Дальше: при втором покушении остались следы мертвого вора. Сначала это обескуражило и Кручинина. Но когда он несколькими последовательными ходами пришел к тому, что следы эти оставлены указательным и средним пальцами, а на руке трупа Семы Кабанчика не оказалось именно этих пальцев, естественное предположение о том, что эти пальцы были отрезаны трамваем, быстро отпало: тщательное расследование, произведенное на месте происшествия, опрос дворников, убиравших там мостовую, — все убеждало в том, что пальцев там не было. Вместе с тем в протоколе медицинского вскрытия в морге ничего не было сказано о том, что на руке трупа недостает пальцев. Таким образом, вопрос о времени исчезновения пальцев трупа и его причине до поры до времени оставался открытым. Вероятно, его бы и не удалось выяснить, если бы тщательное наблюдение за персоналом морга не помогло установить, что один из его сторожей оказывает «услуги» студентам-медикам, предоставляя им возможность брать у мертвецов все равно уже не нужные им руки и ноги. Сторож даже не брал за это денег, разве что изредка студенты подносили ему стаканчик. И если бы однажды на горизонте этого сторожа не появился потребитель, резко выделявшийся из общей среды тем, что всего за два пальца трупа предложил двадцать пять рублей, благородно отвергнутые добрым сторожем, то, вероятно, история пальцев Семы Кабанчика никогда не стала бы известна. Но борода щедрого «доктора», которому понадобились два пальца, слишком хорошо запомнилась сторожу и послужила первым верным звеном. Ухватившись за него, Грачик добрался и до последнего звена — отпечатков на стеарине.

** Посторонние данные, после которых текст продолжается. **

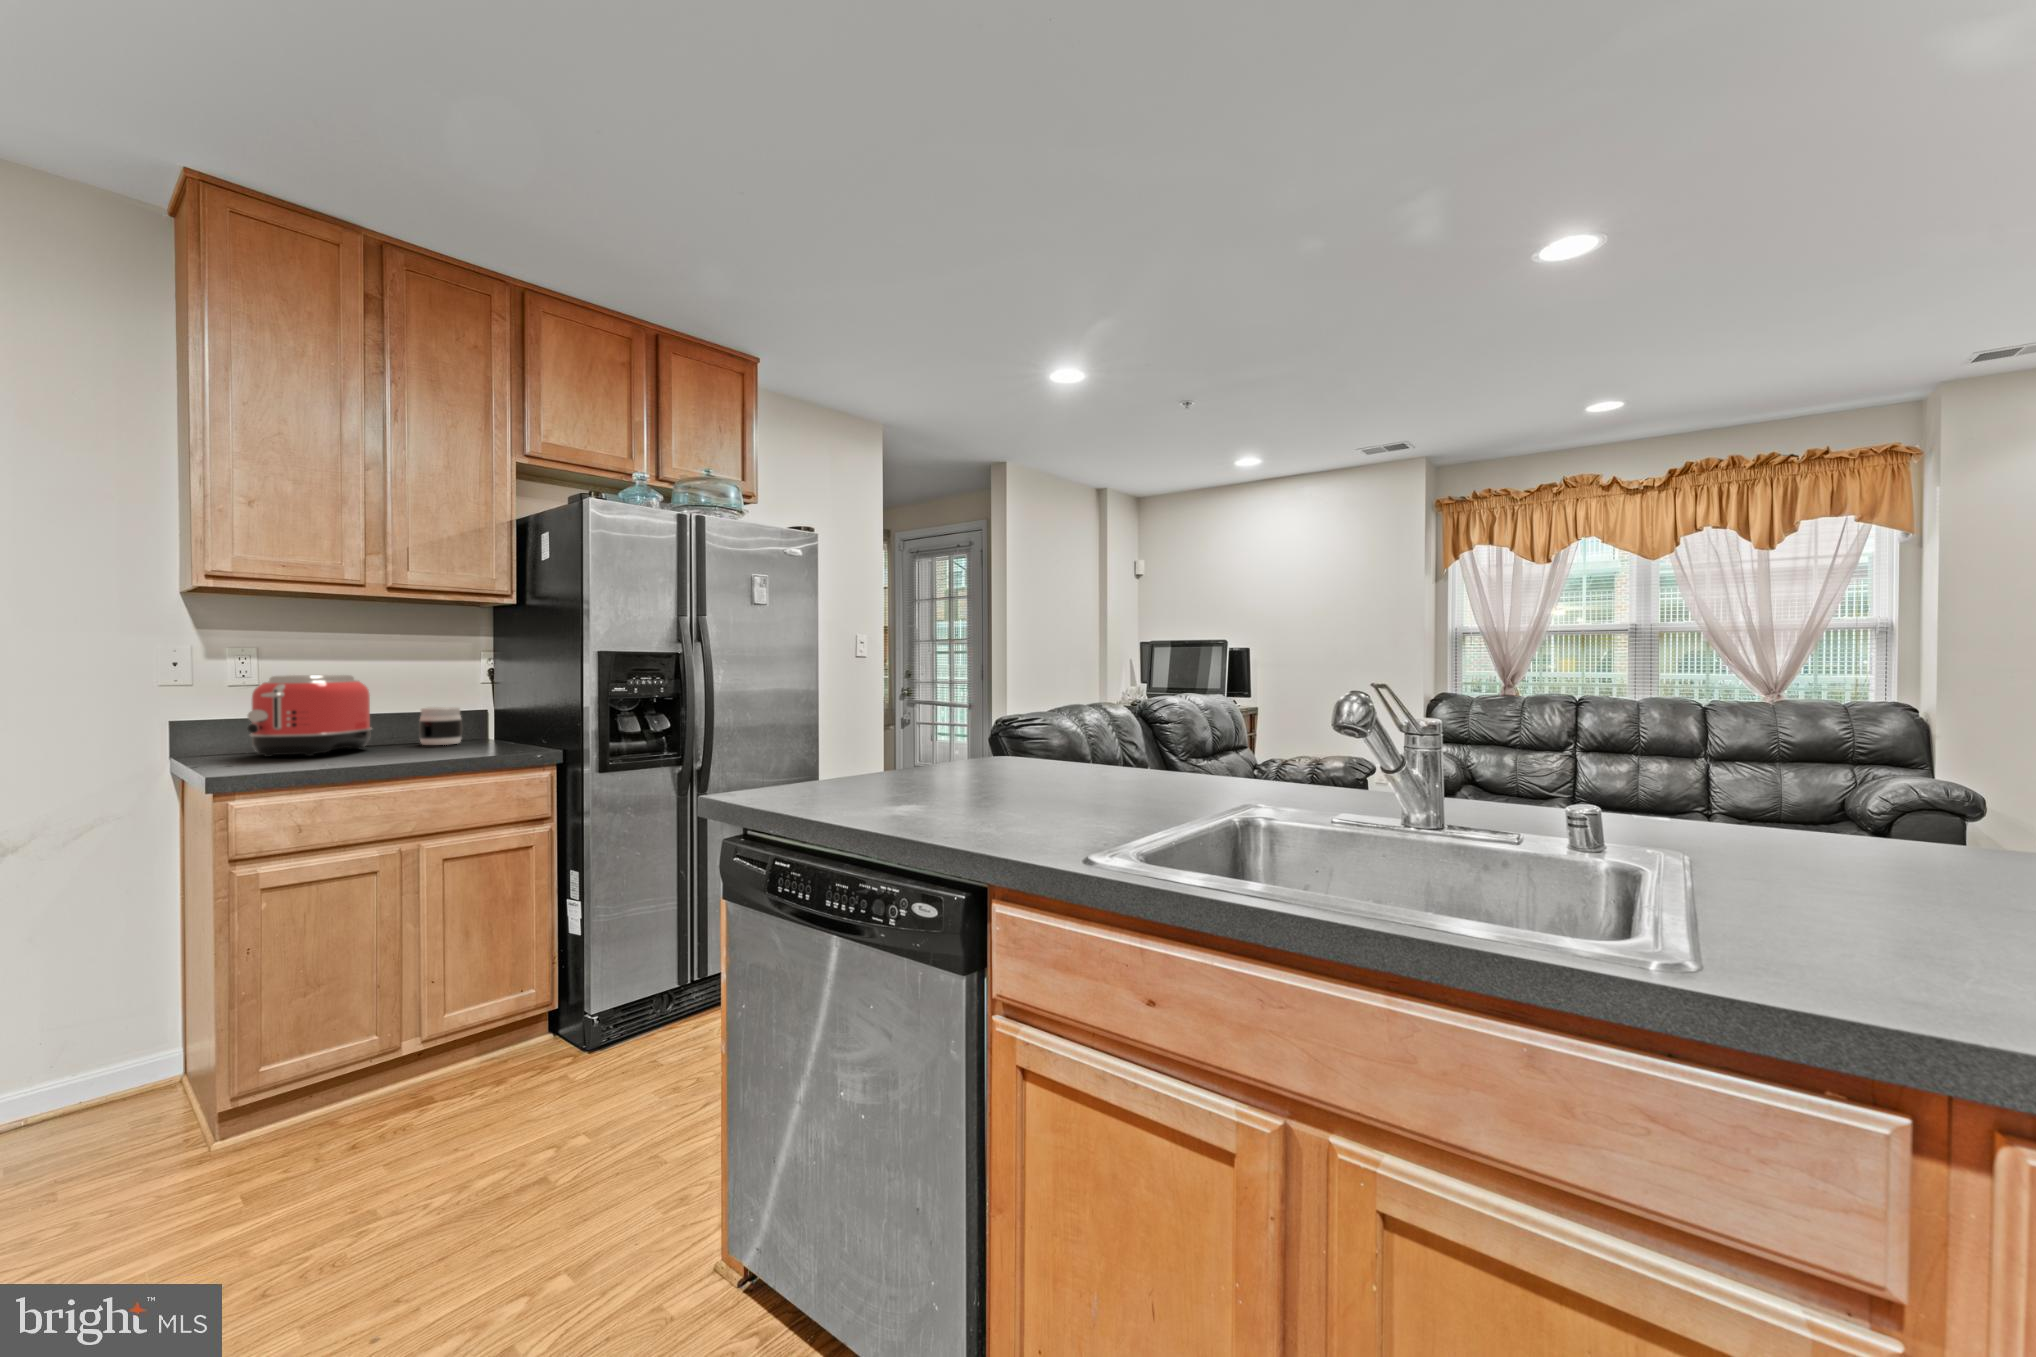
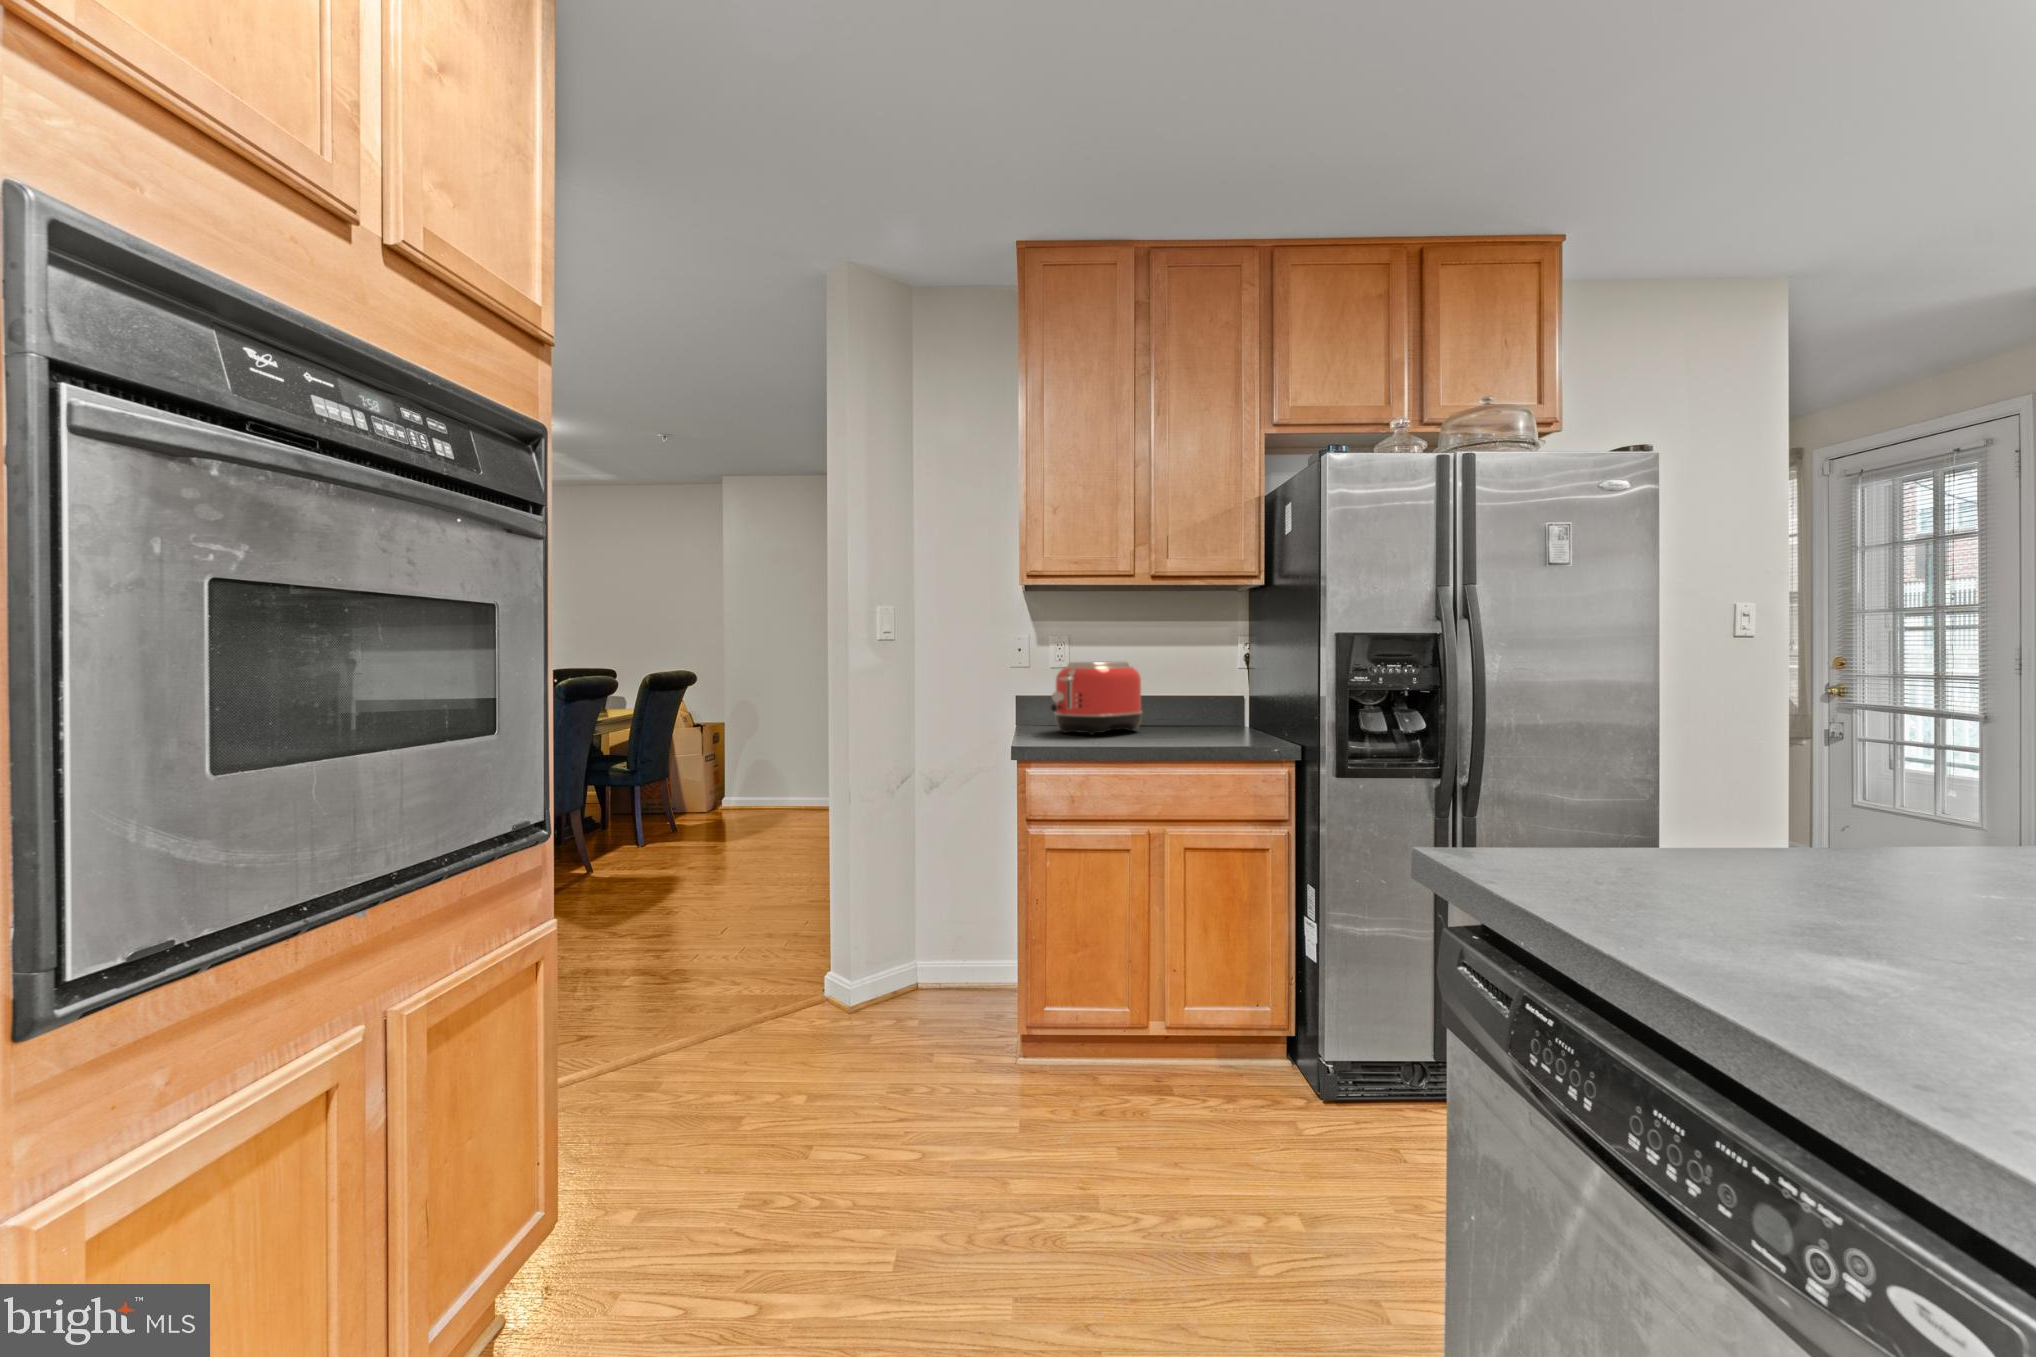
jar: present [419,707,462,745] -> none [1182,694,1218,731]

Наконец, последнее, немаловажное обстоятельство: преступнику не нужны были деньги. И вообще ничего из содержимого сейфа не было взято. Преступнику достаточно было сделать фотографические снимки с лежавших в сейфе интересовавших его документов. Он не был грабителем-уголовником. Это был разведчик заокеанской страны, не в меру интересующийся секретной областью физики, в которой работал данный институт… Случайно ли поэтому, что в его холодильнике, служившем своеобразным сейфом для воровского инвентаря, когда Грачик нечаянно включил «аварийное» приспособление, предназначенное для уничтожения следов преступной деятельности, первыми загорелись именно пленки?
— Да, — воскликнул в сомнении Грачик, — но как знать, что было на этой пленке? Пленка сгорела.

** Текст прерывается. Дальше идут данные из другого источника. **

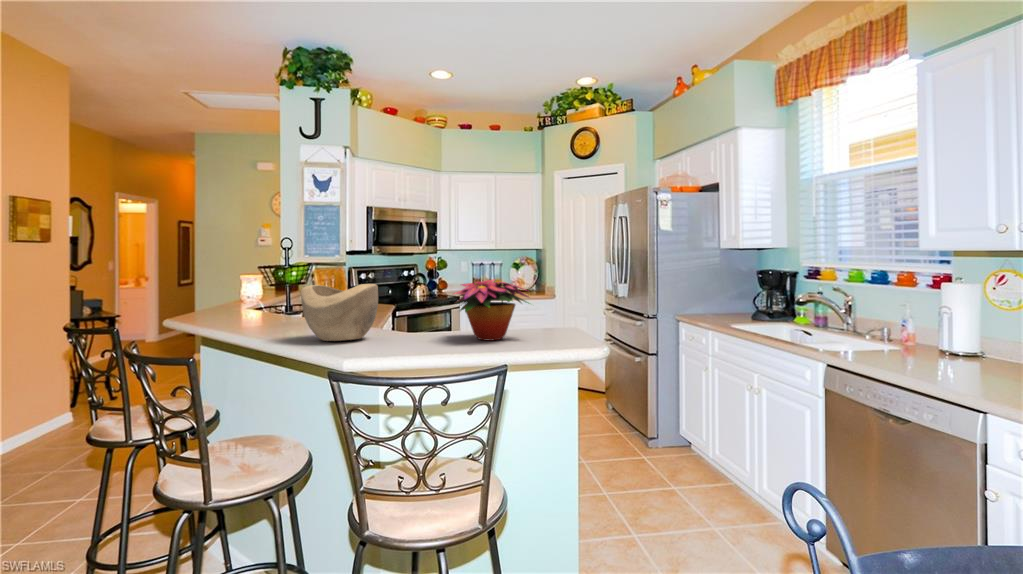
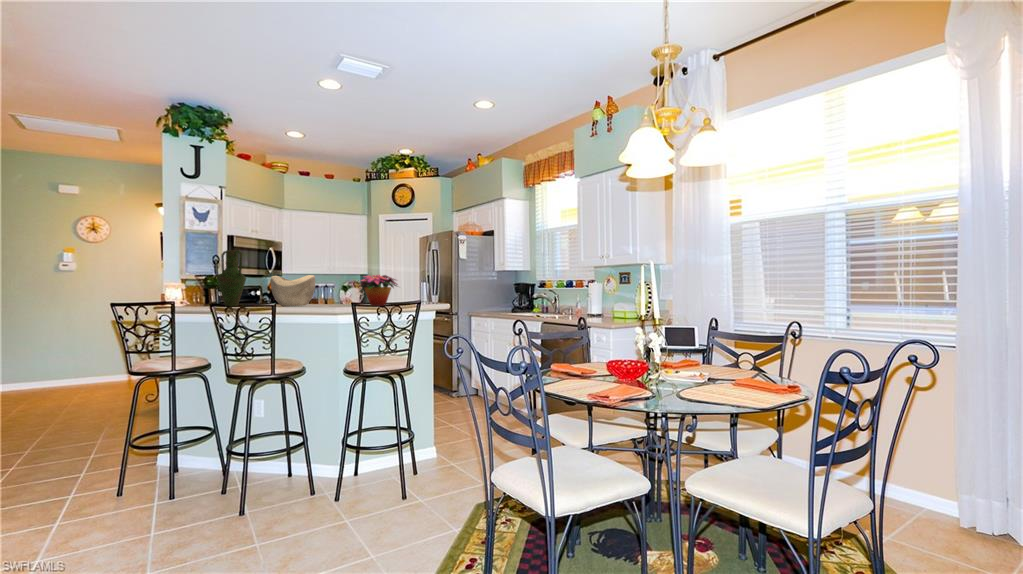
vase: none [246,239,293,331] -> present [217,250,246,306]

— Это очень хорошо, что мы видели, как она сгорела, — значит, разведчик не сумел еще отправить ее своим хозяевам. А что на ней могло быть, ты сейчас узнаешь.
Кручинин позвонил по телефону следователю и спросил, удалось ли найти в квартире преступника фотокамеру. Да, ее нашли. Проявив заправленную в ней ленту, увидели кадр за кадром скопированные документы — отчет о важной работе института.

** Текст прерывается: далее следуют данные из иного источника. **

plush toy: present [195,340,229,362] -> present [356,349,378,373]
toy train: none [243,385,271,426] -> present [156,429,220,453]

— А, черт возьми, — воскликнул Грачик, — значит, они производили съемку документов в темноте! Не могли же они запускать там яркий свет. Отсюда вывод: работали на пленке, чувствительной к инфракрасным лучам.
— Остальное тебе теперь ясно?
— Кроме одного, — сказал Грачик, — зачем вы позволили Фаншетте предупредить воображаемого «брата» по телефону о нашем приезде.
— Она и предупредила бы, если бы я не вынул вилку из телефонной розетки за диваном сразу же после слов: «Я еду к тебе». О том, что с нею еду я, он уже не слышал… Да… Преступление этого живого мертвеца, человека со стеклянными глазами, заключалось в том, что он попытался вылезть из могилы, где ему надлежит пребывать и куда мы с тобой его и вернули.
Стоит ли говорить, что результатом этого дела было освобождение Гордеева. Он вернулся к Нине и стал снова спокойным, трудолюбивым работником, каким был до знакомства с Фаншеттой. А Кручинин с Грачиком, собрав чемоданы, отправились в Воронежскую область, на берег небольшой тихой речушки, ловить раков и писать этюды.
Однажды, когда они сидели на тенистом берегу тихой речки, заросшей густым ивняком, Грачик, случайно глянув на Кручинина, заметил у него в глазах выражение грусти, какого никогда раньше не видел.
— Что с вами? — воскликнул Грачик с беспокойством.
Кручинин смотрел на своего молодого друга несколько мгновений так, словно только что очнулся от забытья и не мог сообразить, где находится. Впрочем, это быстро прошло. Через минуту он, как всегда, владел собой и говорил уже обычным снисходительно-ироническим тоном.
Но вечером Грачик снова поймал его на такой же рассеянности. Это было необычно и странно.